This week I mentioned that I had a very inconvenient run in when entering Canada on business. My trade during the day is datacenter engineering for a major tech firm. I work as part of a team rolling out new kit across our network of datacenters (or DCs) across the globe. Its the main reason why updates have been tardy even with a buffer of many weeks and when you’re in Tokyo one week and then Vancouver the next it does hamper your efforts to work on anything other than..well work.
Anyway the week for me began with a flight out to Vancouver which was via Air Canada and very pleasant. I worked on the comic on my mac and charged my phone via the USB port on the plane while watching FLASHPOINT featuring probably some of the most polite crack SWAT dudes on the planet. Ahead of me was a quick connecting flight to the sleepy town of Kelowna and checking into the local Holiday Inn before bed. A nice relaxing evening for me then or so I thought.
I went with a colleague who is a bit of a character and it was when he went through what we thought was immigration at Vancouver airport arrivals that I realised something was up. Basically the immigration officer took extra interest into why he was here, what he was doing, etc and when he finally went through and I went up as soon as he realised that I knew the person he had just served he gave me a grilling as well. Why was I here? What business was it I was doing in Canada? Who did I work for? What is a datacenter engineer? Will I get paid for this in Canada? In the end he let me through and I thought that was that. I picked up my baggage and we looked for transfers to get our connecting flight. We took a right turn just before the exit from baggage reclaim and headed straight into what we later found out to be secondary immigration.
The place was a long narrow-ish room with lots of these desks where customs guys put your baggage on to search through. We queued up thinking it was just another stage between arrivals and departures or something but when another immigration officer came out and asked the same set of questions again we realised we probably weren’t going to catch that connecting flight.
The problem was this: we were in Canada as contract work to complete a project at a Datacenter we had rented rack space from. Rack space is literally space to fit and store computer servers and other similar equipment. The reason we had flown thousands of miles from London to do this was because of the sophistication of the install meant that only experienced engineers familiar with our company’s design should be allowed to perform an install.
Now Canadian immigration’s response was “surely a Canadian could perform this work? If not couldn’t you train a Canadian to do this?” They were aware that our company, a major multinational, had a big presence in Canada and so in theory had the resources to send a team of Canadians to do the job. Another problem was that Canadian immigration wanted proof that we worked for who we said we worked for and more to the point proof we were going to Kelowna to work at a datacenter and not just vanish into the system. We needed contracts, letters of introduction from bosses and contacts at our Canadian arm.

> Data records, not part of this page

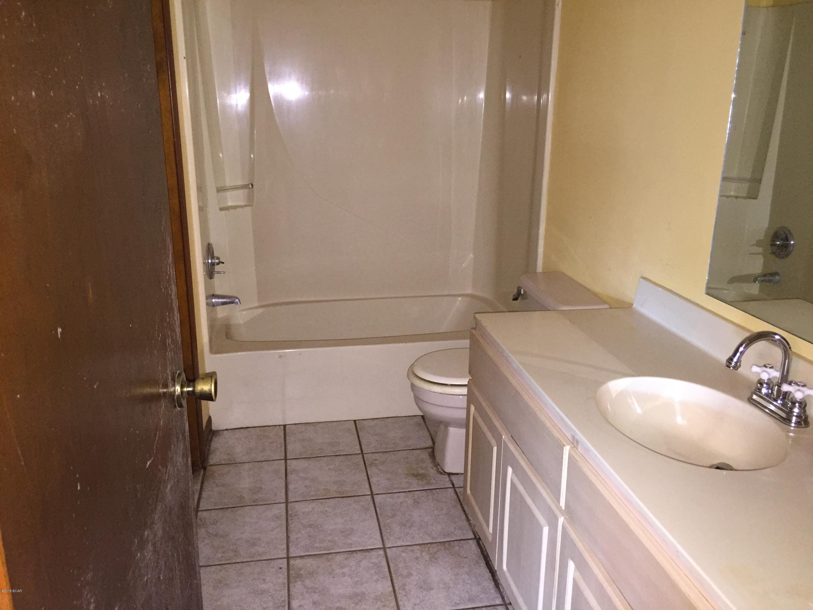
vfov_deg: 48.2
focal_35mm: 29
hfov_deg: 61.7
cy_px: 305
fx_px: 681
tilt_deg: -17.0
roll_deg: -0.9
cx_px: 406
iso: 250
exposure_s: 1/16
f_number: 2.2
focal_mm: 4.15
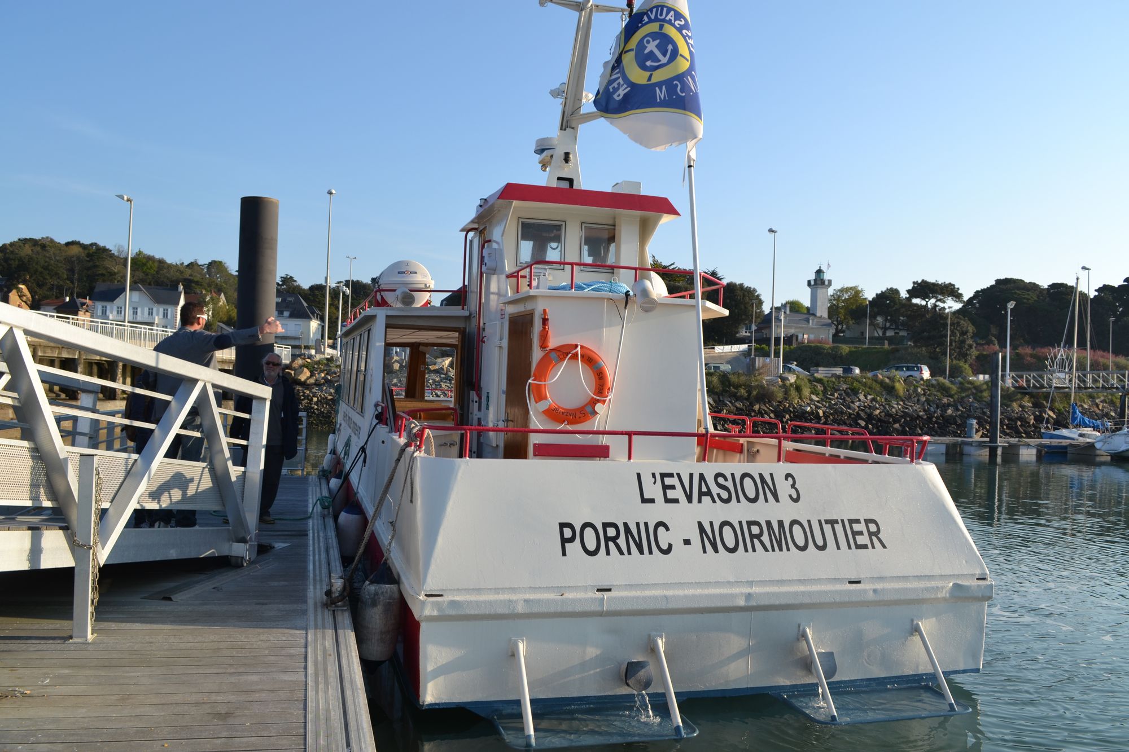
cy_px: 376
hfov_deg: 61.9
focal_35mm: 30
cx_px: 564
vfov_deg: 43.6
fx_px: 941
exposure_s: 1/200
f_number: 7.1
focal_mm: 20
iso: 100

Naturally we had none of this which baffled our tormentors in immigration. This was two hours into the ordeal and at this point they had confiscated our passports and then our blackberry phones apparently to get a contact number of the datacenter in Kelowna but because the phones lock after a minute this in theory is pretty hard without the password so our suspicions was that they were checking all the e-mails on our phones or something along those lines. At the same time we took advantage of Vancouver airport’s free wifi to get our work macs open and try and get in touch with anybody up at 3am back in the UK.
By this time it was about three and a half hours and this time two immigration guys came back with a polite but very serious threat: that while they believed we weren’t going to vanish they decided that we fitted none of the special work categories granting instant visa and work permit free travel within Canada and as such if we did not have proof of our intentions by 2pm the next day they would put us on the 6pm flight back to London. Until then they would keep our passports and issue us with stamped photocopies and give us leave to remain in Vancouver airport until that fateful 6pm the next day.
In the end we had to get a hotel room at the airport which cost us C$350 for the night of which we spent 3 hours sleeping and the rest trying to get all the documentation sorted. Once this was done we raced to immigration again at 2am and waved everything in front of a very tired and bemused Canadian immigration officer who stamped our passports and let us be on our way. We got the 7am flight out to Kelowna that day.
In all a very strange experience and one I don’t really want to repeat for a long time!